▶ **DATA EXTRACTS**
_ _ _ _

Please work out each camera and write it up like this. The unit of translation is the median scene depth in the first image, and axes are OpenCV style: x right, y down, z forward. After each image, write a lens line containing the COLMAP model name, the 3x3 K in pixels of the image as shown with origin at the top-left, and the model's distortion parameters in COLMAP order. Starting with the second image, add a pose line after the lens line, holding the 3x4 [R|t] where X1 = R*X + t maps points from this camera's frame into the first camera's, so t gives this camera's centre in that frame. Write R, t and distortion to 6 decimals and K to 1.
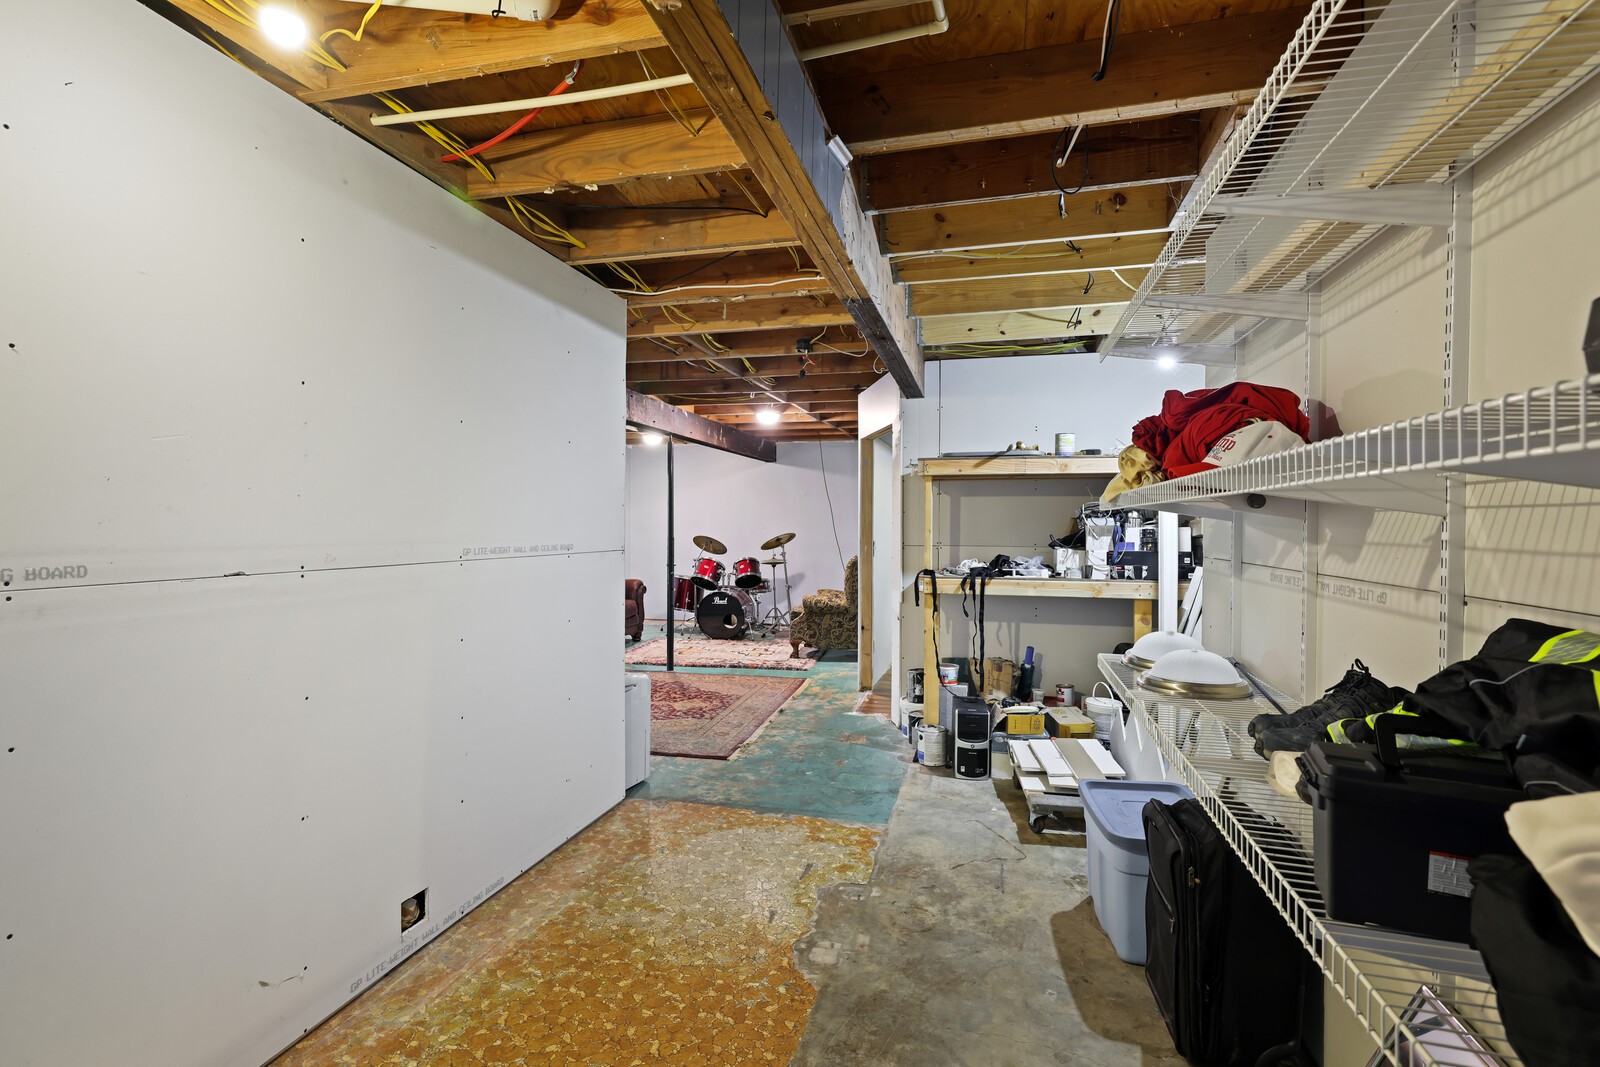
lens RADIAL K [[751.1, 0, 795.2], [0, 751.1, 534.5], [0, 0, 1]] dist [0.003335, -0.000329]
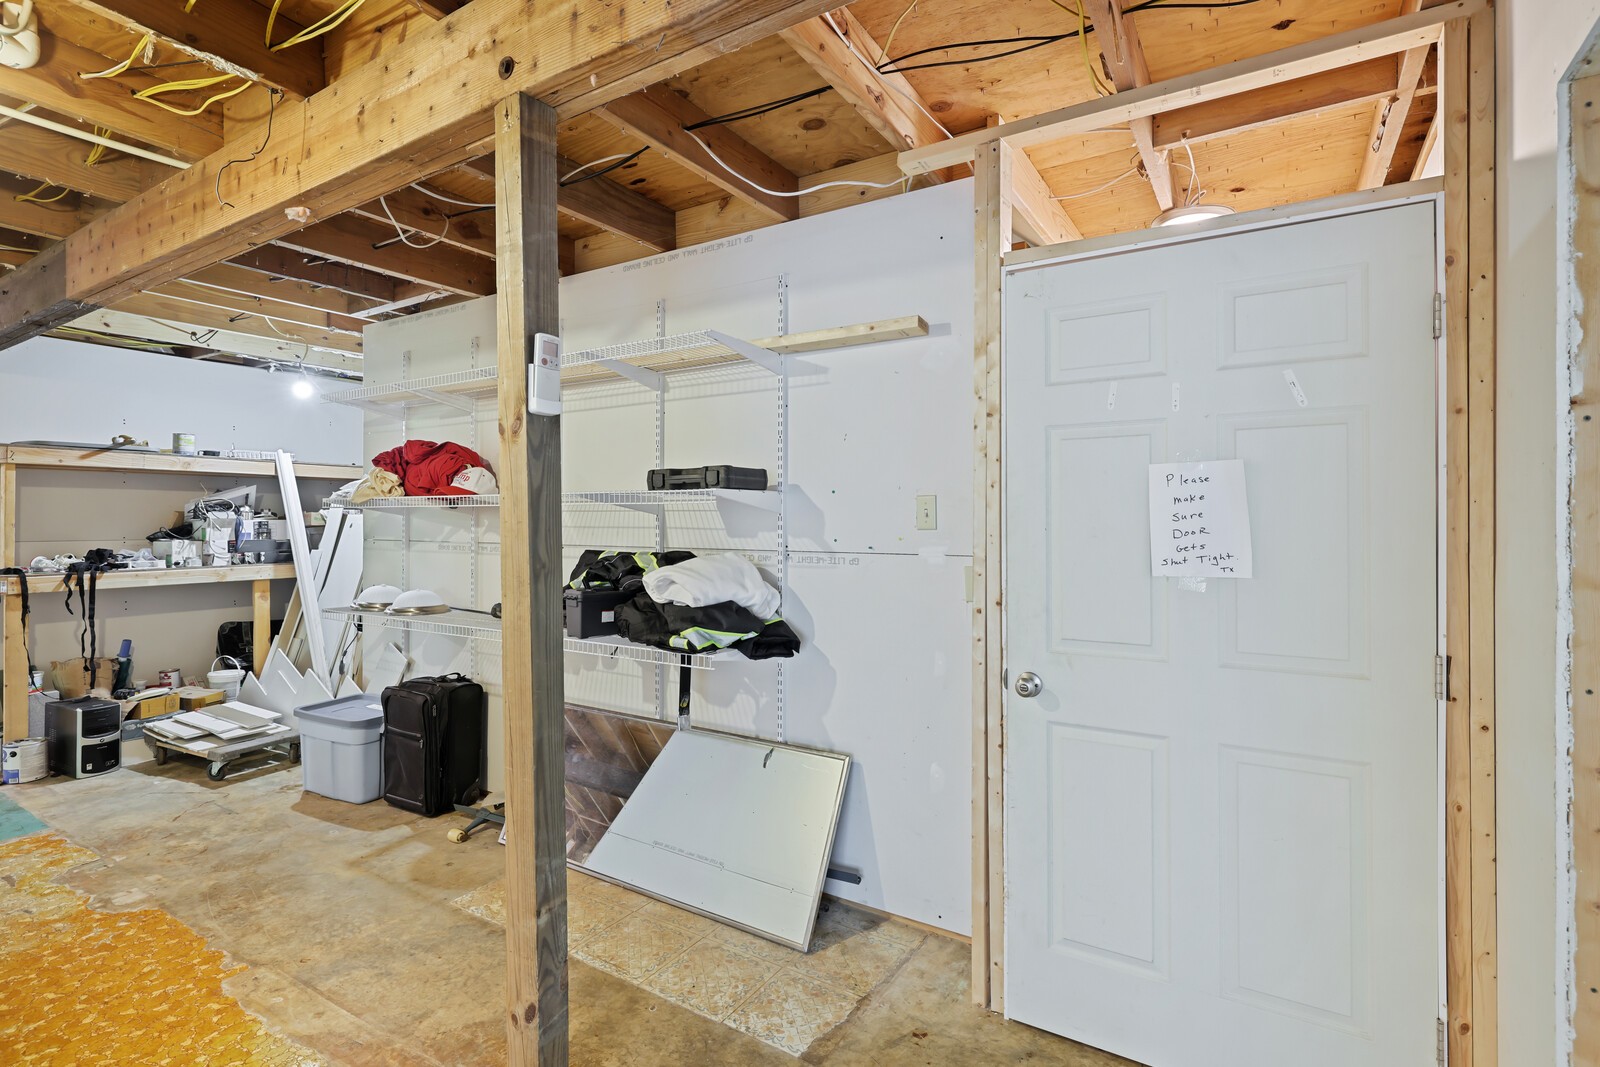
lens RADIAL K [[751.1, 0, 799.4], [0, 751.1, 523.7], [0, 0, 1]] dist [0.003335, -0.000329]
pose [[0.298035, -0.009569, 0.954507, -0.469368], [0.013184, 0.999896, 0.005908, 0.001036], [-0.954464, 0.010824, 0.298130, -0.195603]]
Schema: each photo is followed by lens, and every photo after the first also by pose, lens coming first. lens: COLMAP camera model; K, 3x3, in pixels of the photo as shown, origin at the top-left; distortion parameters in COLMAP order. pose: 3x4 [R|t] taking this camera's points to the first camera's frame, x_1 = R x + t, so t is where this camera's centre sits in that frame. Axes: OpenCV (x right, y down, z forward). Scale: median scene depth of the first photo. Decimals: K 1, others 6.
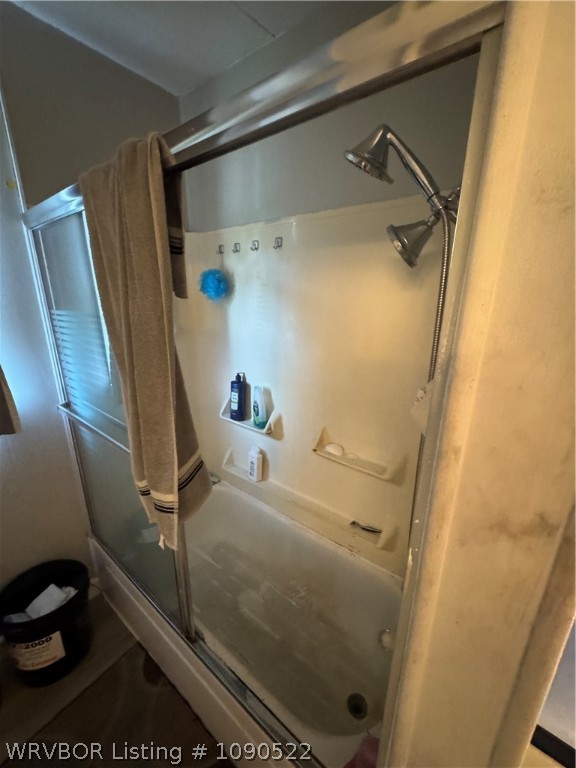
lens RADIAL K [[305.8, 0, 290.6], [0, 305.8, 380.5], [0, 0, 1]] dist [-0.014945, 0.000115]
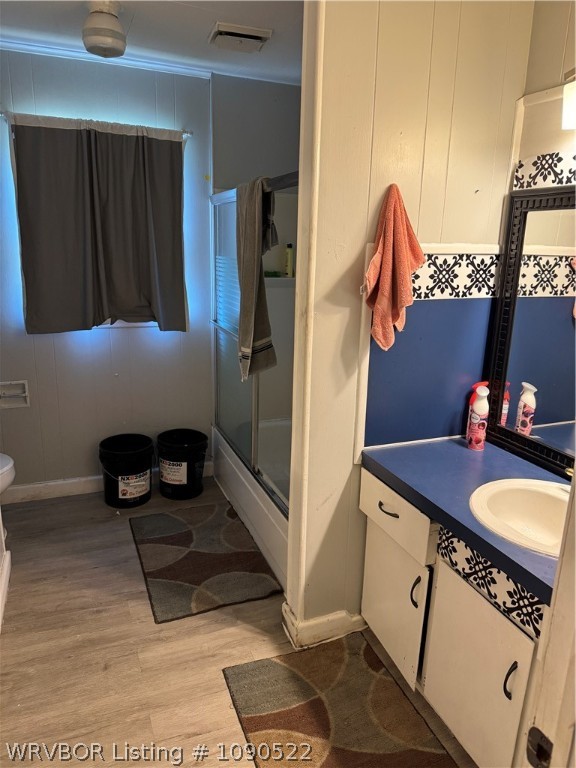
lens RADIAL K [[535.5, 0, 287.6], [0, 535.5, 385.0], [0, 0, 1]] dist [0.004848, 0.000593]
pose [[0.857992, 0.144674, -0.492868, 0.985533], [-0.158548, 0.987255, 0.013791, 0.326319], [0.488582, 0.066310, 0.869995, -1.182248]]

_ _ _ _

▶ **PROBLEM TO WORK ON**
Print, please, exactly the lines from the one holding "Schema: each photo" through the final line of the data, both included, while leaving out each picture.

▶ **RESPONSE TO THE TASK**
Schema: each photo is followed by lens, and every photo after the first also by pose, lens coming first. lens: COLMAP camera model; K, 3x3, in pixels of the photo as shown, origin at the top-left; distortion parameters in COLMAP order. pose: 3x4 [R|t] taking this camera's points to the first camera's frame, x_1 = R x + t, so t is where this camera's centre sits in that frame. Axes: OpenCV (x right, y down, z forward). Scale: median scene depth of the first photo. Decimals: K 1, others 6.
lens RADIAL K [[305.8, 0, 290.6], [0, 305.8, 380.5], [0, 0, 1]] dist [-0.014945, 0.000115]
lens RADIAL K [[535.5, 0, 287.6], [0, 535.5, 385.0], [0, 0, 1]] dist [0.004848, 0.000593]
pose [[0.857992, 0.144674, -0.492868, 0.985533], [-0.158548, 0.987255, 0.013791, 0.326319], [0.488582, 0.066310, 0.869995, -1.182248]]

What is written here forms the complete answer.